Prejudgments color perceptions.
During the novel coronavirus pandemic, I immersed myself in the Sunday School teaching of “Injustice Will Be Punished.” My curious thoughts intensified during the lesson; it was then time for me to present. “Frederick Douglass was a former slave—let me stop right there— former, which means God delivered him from slavery.” The positivity of the message I was striving to convey began to deeply root into me, urging me to speak fruition over the black communities. Soon after the Sunday School lesson, I cried out to God from my oh-so-comfortable chair filled with delicate blankets. “God, is this a sign? That you are using all bad things that come against my community not to harm us, but to help us prosper?” The sign was as crystal clear as my reflection in a mirror. I would need to develop my voice through God’s word. So, I hope this message finds you well. If not, I hope that you leave feeling empowered, hungry to challenge your words before the Federal Government of the United States of America.

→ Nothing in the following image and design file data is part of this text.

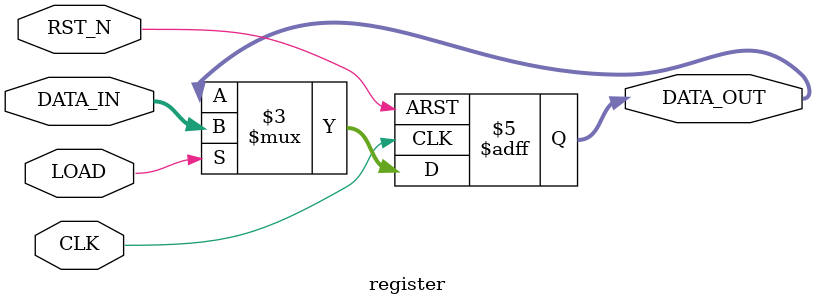
<source format=v>
module register #(parameter W = 8) (
  input CLK,
  input RST_N,
  input LOAD,
  input [W-1:0] DATA_IN,
  output reg [W-1:0] DATA_OUT
);
always @(posedge CLK or negedge RST_N)
begin
  if (!RST_N) begin
    DATA_OUT <=  0; end
  else if (LOAD) begin
    DATA_OUT <= DATA_IN; end
end
endmodule
    
 
</source>
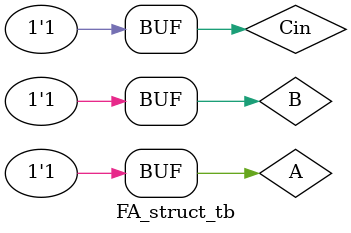
<source format=v>
`timescale 10ns/ 10ps 
module FA_struct_tb(); 
reg A,B,Cin; 
wire S,Cout;  
FA_struct tb( 
 .A(A),
 .B(B), 
 .Cin(Cin), 
 .S(S), 
 .Cout(Cout)  
 ); 
  
 initial 
 begin 
$monitor($time, "A=%b, B=%b, Cin=%b, S=%b, Cout=%b \n", A,B,Cin,S,Cout); end 
initial begin 
 A = 0; 
 B = 0; 
 Cin = 0; 
 #10; 
 A = 0; 
 B = 0; 
 Cin = 1; 
 #10;  
 A = 0; 
 B = 1; 
 Cin = 0; 
 #10; 
 A = 0; 
 B = 1; 
 Cin = 1; 
 #10; 
 A = 1; 
 B = 0; 
 Cin = 0;
 #10; 
 A = 1; 
 B = 0; 
 Cin = 1; 
 #10; 
 A = 1; 
 B = 1; 
 Cin = 0; 
 #10;  
 A = 1; 
 B = 1; 
 Cin = 1; 
 #10;  
 end 
  
endmodule 

</source>
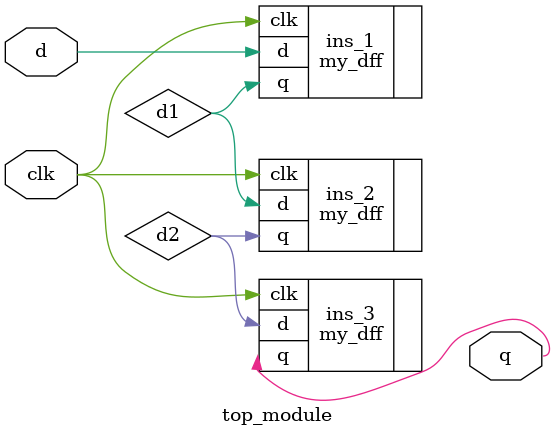
<source format=v>
module top_module ( input clk, input d, output q );
    
    wire d1,d2;
    
    my_dff ins_1(.clk(clk), .d(d), .q(d1));
    my_dff ins_2(.clk(clk), .d(d1) , .q(d2));
    my_dff ins_3(.clk(clk), .d(d2), .q(q));
endmodule

</source>
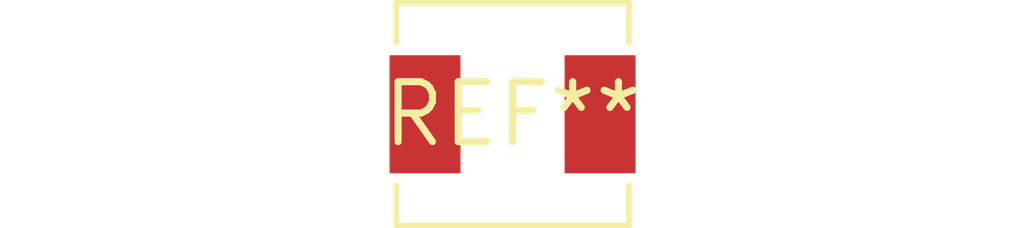
<source format=kicad_pcb>
(kicad_pcb (version 20240108) (generator pcbnew)

  (general
    (thickness 1.6)
  )

  (paper "A4")
  (layers
    (0 "F.Cu" signal)
    (31 "B.Cu" signal)
    (32 "B.Adhes" user "B.Adhesive")
    (33 "F.Adhes" user "F.Adhesive")
    (34 "B.Paste" user)
    (35 "F.Paste" user)
    (36 "B.SilkS" user "B.Silkscreen")
    (37 "F.SilkS" user "F.Silkscreen")
    (38 "B.Mask" user)
    (39 "F.Mask" user)
    (40 "Dwgs.User" user "User.Drawings")
    (41 "Cmts.User" user "User.Comments")
    (42 "Eco1.User" user "User.Eco1")
    (43 "Eco2.User" user "User.Eco2")
    (44 "Edge.Cuts" user)
    (45 "Margin" user)
    (46 "B.CrtYd" user "B.Courtyard")
    (47 "F.CrtYd" user "F.Courtyard")
    (48 "B.Fab" user)
    (49 "F.Fab" user)
    (50 "User.1" user)
    (51 "User.2" user)
    (52 "User.3" user)
    (53 "User.4" user)
    (54 "User.5" user)
    (55 "User.6" user)
    (56 "User.7" user)
    (57 "User.8" user)
    (58 "User.9" user)
  )

  (setup
    (pad_to_mask_clearance 0)
    (pcbplotparams
      (layerselection 0x00010fc_ffffffff)
      (plot_on_all_layers_selection 0x0000000_00000000)
      (disableapertmacros false)
      (usegerberextensions false)
      (usegerberattributes false)
      (usegerberadvancedattributes false)
      (creategerberjobfile false)
      (dashed_line_dash_ratio 12.000000)
      (dashed_line_gap_ratio 3.000000)
      (svgprecision 4)
      (plotframeref false)
      (viasonmask false)
      (mode 1)
      (useauxorigin false)
      (hpglpennumber 1)
      (hpglpenspeed 20)
      (hpglpendiameter 15.000000)
      (dxfpolygonmode false)
      (dxfimperialunits false)
      (dxfusepcbnewfont false)
      (psnegative false)
      (psa4output false)
      (plotreference false)
      (plotvalue false)
      (plotinvisibletext false)
      (sketchpadsonfab false)
      (subtractmaskfromsilk false)
      (outputformat 1)
      (mirror false)
      (drillshape 1)
      (scaleselection 1)
      (outputdirectory "")
    )
  )

  (net 0 "")

  (footprint "L_Sunlord_MWSA0412S" (layer "F.Cu") (at 0 0))

)

</source>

”Discrimination also increases prejudice through the reactions it provokes in its victims; another example of a self-fulfilling prophecy. In his classic 1954 book, The Nature of Prejudice, Gordon Allport noted that being a victim of discrimination can produce either self-blame or anger. Both reactions may create new grounds for prejudice through the classic blame-the-victim dynamic. If the circumstances of ghetto life breed a higher crime rate, someone can then use the higher crime rate to justify continuing the discrimination that helped to create the ghetto (Myers, 2004). Social inequalities proceed to influence systemic racism, in which legislative instruments have not incorporated prolonged remedies to racial oppression. Thus, assembling once another embodiment of the Black Lives Matter Movement.
Nonetheless, the regulatory practices and psychological roots of racial oppression serve as the foundation of the creation to combat systemic racism, racial oppression, and the subconscious bias of culturally unprepared authority across the country. Therefore, I am proposing the creation of the sixteenth executive department in the Federal Government of the United States of America. The Social Relations and Racial Justice Department will constitute the civil and human liberties of each individual regardless of ethnicity, sexual orientation, and level of education. Furthermore, the creation of the Social Relations and Racial Justice Department will work in synergy with existing independent agencies, commissions, and the executive department’s sub-agencies.
These partnerships are, but not limited to, psychologists/sociologists of National Institute for Mental Health and the American Psychological Association, Commission of Civil Rights, Equal Employment Opportunity Commission, Inter-American Foundation, National Endowment for the Humanities, Coordinating Council on Juvenile Justice and Delinquency Prevention, Interagency Council on Homelessness, Office of Government Ethics, Institute of Peace, Department of Health and Human Services, Office of Special Education and Rehabilitation Services, and Administration for Children and Families. The Social Relations and Racial Justice Department will be the source of funding for social services in marginalized communities, that will improve the dialogue between community members and other human services professionals (i.e.cognitive behavioral therapy, governmental assistance programs, childcare, etcetera).
Additionally, the contemporary executive department will provide monetary assistance to Historically Black Colleges and Universities to decrease the rate of hermeneutical injustice, while increasing access to cognitive behavioral therapy, innovative multimodal learning techniques, and demanding careers in marginalized populations. Furthermore, stakeholders within public school systems, including colleges/universities, will adopt implicit bias training before the upcoming school year and semester. The advanced protocols will be in place to minimize, if not diminish, the Black Escalation Effect, which states black children are disproportionately disciplined in a school system that consists of punitive punishment rather than using restorative justice practices (Okonofua & Eberhardt, 2015).
Indefinitely, the Social Relations and Racial Justice Department will also provide funding to mental health establishments for those who voluntarily or involuntarily seek psychotherapy due to their subconscious bias and extreme actions to people of minority. Thus, promoting self-awareness and new interpretation techniques relating to their identity.
The overall mission of the Social Relations and Racial Justice Department is to create a remedy for racial oppression and systemic racism with the development of an executive department that will integrate the purposes of current agencies. Furthermore, the Social Relations and Racial Justice Department will seek to mold the contemporary democracy, in which you and I are a part of, thus creating for more participants to collaborate and unify to end racial oppression.
The history of our racial oppression and systemic racism has existed within the upbringing of our democracy. Therefore, we must collaboratively express our frustration, through sublimation in advocacy, unity, and equilibrium to promote transformation not only amongst each other but at racial oppression’s disastrous roots, the weakest handles of the Federal Government of the United States of America, which are open to opportunities for modification.